COVID-19: It’s Safer To Worship At Home, Nigerian Government Insists

Boss Mustapha, secretary to the government of the federation, had on Monday announced that President Muhammadu Buhari had approved that churches and mosques could reopen based on some guidelines.

Father Giuseppe Corbari – an Italian priest saying mass with photos of his parish members taped to the church pews / Photo credit: NBC News
Father Giuseppe Corbari – an Italian priest saying mass with photos of his parish members taped to the church pews / Photo credit: NBC News

The federal government says despite the lifting of ban on religious gatherings, it is safer for people to worship at home.

The government had banned large gatherings and ordered suspension of conventional religious activities in April to check the spread of COVID-19.

But on Monday, Boss Mustapha, secretary to the government of the federation, announced that President Muhammadu Buhari had approved that churches and mosques could reopen based on some guidelines.

Speaking at a briefing on Tuesday, Sani Aliyu, national coordinator of the presidential task force on COVID-19, said it was safer for people to worship at home.

Aliyu said due to the nature of religious centres, COVID-19 could spread easily there.

“The federal government decided to reopen worship centres under specific guidelines but if you can worship at home, please do so because it is safer to worship at home. It is better to stay at home and worship than to go to a place of worship,” he said.
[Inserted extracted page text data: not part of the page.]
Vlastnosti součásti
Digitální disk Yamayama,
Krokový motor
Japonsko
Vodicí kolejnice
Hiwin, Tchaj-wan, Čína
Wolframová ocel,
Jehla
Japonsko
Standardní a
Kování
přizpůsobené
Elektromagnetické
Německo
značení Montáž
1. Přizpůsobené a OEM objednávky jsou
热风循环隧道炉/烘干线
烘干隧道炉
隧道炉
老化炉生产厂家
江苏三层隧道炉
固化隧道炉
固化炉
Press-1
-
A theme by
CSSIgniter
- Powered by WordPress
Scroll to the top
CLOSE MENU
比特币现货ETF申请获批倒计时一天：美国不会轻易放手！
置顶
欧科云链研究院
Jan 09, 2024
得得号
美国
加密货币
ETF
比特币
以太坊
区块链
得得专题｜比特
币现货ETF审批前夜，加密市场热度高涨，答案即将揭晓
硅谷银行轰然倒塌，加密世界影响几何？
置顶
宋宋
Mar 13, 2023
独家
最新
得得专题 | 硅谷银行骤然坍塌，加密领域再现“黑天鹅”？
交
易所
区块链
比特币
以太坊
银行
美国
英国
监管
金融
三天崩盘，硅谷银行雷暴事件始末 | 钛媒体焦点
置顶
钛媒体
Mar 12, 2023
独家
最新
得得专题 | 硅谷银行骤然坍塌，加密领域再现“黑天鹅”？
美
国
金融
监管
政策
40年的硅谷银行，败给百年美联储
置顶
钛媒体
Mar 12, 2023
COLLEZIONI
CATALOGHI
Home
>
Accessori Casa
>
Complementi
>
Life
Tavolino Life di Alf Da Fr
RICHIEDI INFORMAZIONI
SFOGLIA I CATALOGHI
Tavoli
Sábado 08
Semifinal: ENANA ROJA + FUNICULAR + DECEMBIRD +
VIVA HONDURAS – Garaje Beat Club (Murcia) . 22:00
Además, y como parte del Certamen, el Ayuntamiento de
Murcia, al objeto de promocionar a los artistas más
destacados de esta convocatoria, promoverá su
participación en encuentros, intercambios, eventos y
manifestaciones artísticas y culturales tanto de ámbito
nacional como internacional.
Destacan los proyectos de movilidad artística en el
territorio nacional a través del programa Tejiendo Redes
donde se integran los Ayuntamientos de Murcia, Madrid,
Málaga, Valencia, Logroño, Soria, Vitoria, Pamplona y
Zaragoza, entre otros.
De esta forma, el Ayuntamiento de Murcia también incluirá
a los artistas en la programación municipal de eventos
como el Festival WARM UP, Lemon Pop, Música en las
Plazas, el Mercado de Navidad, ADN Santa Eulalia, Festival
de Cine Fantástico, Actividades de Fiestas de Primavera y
“In view of the widespread community transmission of COVID-19, it is important that places of worship operate in a safe manner to ensure the protection of public health, avoid outbreaks and safeguard the health of the vulnerable members of the population.

“To this end, the following guidelines have been developed as a minimum set of standards that have to be complied with for places of worship to safely operate nationwide.

“They have been developed by the PTF in liaison with the leadership of religious communities in the country and should be used as a baseline for states to allow these activities.

“It is important to note that due to the nature of religious congregations, places of worship are particularly recognised to have a major potential for spreading COVID-19 infections amongst worshippers.

“Therefore places of worship that are not able to comply with these measures should not be allowed to operate by state governments.”

Aliyu said all places of worship must sign up to full compliance with all aspects of non-pharmaceutical interventions required to protect the public from COVID-19, including but not limited to ensuring the supply of running water and soap, alcohol sanitisers at entry and exit points in all high contact locations including bathrooms.